He didn't say he was adopting your opinion as his own. He was acknowledging that he understood how you felt, while still respecting his own opinion.
Actually I haven't really heard him tell me something I could classify as an 'opinion'. He's just given me rationalizations.
What you believe has not been challenged. He acknowledged it.
Corri, what are you suggesting exactly? That my H acknowledges that his behavior hurts me, that he contineus to do it and that I do what? Your last few posts have challenged nearly everything I say, but haven't offered any alternatives to my approach with this. It is certainly not your obligation to do so, but I am not saying at all that the way I'm currently handling this is the ONLY way to handle it. If you have suggestions, by all means, I am asking to hear them. That's what this thread is about. Given I feel the way I do, how can I best handle the situation?

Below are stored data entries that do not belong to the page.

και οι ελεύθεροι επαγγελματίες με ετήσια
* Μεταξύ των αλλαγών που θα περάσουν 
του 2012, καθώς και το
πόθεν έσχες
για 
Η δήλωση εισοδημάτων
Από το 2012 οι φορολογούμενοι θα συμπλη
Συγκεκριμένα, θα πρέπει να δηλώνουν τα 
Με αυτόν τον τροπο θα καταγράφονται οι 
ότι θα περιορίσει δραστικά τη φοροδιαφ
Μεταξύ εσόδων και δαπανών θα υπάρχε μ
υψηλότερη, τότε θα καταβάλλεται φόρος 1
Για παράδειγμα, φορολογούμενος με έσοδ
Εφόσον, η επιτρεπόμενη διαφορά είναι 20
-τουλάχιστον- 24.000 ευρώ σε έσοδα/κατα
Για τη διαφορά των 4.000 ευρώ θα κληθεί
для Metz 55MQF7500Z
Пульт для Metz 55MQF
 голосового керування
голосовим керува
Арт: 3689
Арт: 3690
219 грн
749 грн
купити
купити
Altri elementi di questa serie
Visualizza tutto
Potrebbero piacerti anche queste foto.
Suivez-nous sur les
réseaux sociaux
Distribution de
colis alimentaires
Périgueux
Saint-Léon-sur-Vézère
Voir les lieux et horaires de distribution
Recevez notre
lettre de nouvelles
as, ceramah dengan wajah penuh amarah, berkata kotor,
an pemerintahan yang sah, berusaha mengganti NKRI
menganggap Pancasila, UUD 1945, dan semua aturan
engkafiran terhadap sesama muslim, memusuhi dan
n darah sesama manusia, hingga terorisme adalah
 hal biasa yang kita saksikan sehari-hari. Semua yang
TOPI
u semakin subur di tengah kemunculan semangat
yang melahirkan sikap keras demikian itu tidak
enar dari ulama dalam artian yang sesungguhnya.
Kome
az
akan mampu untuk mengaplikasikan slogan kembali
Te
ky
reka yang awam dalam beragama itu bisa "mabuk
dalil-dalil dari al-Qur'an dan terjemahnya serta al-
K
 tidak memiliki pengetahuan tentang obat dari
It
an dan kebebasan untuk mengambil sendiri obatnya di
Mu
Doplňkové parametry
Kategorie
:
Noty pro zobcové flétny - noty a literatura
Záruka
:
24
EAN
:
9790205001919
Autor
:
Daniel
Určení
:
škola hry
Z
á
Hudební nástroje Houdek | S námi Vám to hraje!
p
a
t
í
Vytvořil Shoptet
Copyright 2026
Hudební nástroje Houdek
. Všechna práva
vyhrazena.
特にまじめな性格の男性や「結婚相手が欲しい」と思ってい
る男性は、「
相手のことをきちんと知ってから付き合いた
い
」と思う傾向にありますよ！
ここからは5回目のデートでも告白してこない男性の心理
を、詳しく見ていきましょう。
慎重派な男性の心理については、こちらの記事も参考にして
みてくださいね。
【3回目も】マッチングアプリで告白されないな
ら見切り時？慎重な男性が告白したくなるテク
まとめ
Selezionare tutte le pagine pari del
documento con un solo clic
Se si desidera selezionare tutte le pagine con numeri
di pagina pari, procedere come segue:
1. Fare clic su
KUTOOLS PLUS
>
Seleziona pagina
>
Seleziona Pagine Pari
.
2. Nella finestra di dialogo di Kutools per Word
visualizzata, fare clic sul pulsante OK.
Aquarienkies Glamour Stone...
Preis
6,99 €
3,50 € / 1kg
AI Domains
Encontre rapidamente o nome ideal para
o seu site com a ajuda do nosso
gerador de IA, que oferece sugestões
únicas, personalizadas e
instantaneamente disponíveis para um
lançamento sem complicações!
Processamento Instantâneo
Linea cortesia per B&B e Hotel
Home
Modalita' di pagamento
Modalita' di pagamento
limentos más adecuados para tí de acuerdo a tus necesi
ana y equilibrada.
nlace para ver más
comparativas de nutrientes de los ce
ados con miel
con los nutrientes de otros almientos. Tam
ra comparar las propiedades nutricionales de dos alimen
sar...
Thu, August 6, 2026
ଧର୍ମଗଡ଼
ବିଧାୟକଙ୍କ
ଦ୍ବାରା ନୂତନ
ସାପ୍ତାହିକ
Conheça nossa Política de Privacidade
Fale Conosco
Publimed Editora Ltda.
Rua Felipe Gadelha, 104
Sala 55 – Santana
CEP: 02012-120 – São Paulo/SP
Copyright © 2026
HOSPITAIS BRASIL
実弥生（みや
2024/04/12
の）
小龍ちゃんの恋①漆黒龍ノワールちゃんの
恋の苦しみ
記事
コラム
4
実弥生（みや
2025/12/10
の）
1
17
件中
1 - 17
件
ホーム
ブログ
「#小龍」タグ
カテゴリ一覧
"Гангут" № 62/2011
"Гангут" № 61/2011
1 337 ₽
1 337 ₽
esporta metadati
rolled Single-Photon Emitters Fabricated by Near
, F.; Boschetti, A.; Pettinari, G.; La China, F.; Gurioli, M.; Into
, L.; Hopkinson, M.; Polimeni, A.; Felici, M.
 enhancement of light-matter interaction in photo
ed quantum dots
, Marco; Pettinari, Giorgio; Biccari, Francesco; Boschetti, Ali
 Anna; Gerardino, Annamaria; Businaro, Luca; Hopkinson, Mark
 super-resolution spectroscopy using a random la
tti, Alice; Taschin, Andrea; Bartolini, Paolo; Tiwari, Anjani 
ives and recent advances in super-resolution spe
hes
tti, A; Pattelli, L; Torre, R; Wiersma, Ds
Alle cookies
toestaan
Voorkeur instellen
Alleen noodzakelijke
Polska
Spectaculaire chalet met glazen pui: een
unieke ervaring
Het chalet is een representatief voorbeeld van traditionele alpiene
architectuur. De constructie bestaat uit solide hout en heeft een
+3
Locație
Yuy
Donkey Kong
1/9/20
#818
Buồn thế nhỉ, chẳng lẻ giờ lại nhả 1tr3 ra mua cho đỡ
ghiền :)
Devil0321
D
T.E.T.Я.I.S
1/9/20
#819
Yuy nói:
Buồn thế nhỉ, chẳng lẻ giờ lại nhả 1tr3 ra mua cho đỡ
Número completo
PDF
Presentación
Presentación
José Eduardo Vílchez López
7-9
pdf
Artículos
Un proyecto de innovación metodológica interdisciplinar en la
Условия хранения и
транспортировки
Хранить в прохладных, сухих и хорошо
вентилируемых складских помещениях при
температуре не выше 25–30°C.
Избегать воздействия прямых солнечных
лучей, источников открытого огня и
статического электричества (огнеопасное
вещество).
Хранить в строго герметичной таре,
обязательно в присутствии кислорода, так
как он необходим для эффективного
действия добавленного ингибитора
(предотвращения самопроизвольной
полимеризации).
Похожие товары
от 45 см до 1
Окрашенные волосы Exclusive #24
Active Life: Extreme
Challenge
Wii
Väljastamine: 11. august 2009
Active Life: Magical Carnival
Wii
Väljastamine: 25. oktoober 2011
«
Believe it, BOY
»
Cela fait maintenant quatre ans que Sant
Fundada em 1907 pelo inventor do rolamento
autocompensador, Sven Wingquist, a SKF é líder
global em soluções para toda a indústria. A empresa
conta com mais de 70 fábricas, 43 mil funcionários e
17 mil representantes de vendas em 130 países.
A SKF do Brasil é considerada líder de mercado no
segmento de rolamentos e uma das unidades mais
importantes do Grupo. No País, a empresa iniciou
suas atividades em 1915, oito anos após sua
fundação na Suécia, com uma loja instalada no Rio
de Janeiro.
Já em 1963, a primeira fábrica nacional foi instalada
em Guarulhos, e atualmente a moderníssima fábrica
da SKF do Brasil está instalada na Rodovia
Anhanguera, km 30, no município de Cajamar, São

Well, that's what YOU are making it about. I'm willing to bet the farm that he doesn't see it that way.
Since I can only manage myself, what's the point of dwelling on how he may or may not see things? Remember-I'm not asking permission to feel the way I do and like I said above, H has not really stated any kind of defendable position on the issue. He's only confirmed that he can see where I'm coming from and then tried to rationalize the behavior.
"Happiness is a butterfly, which, when pursued, is always just beyond your grasp, but which, if you will sit down quietly, may alight upon you."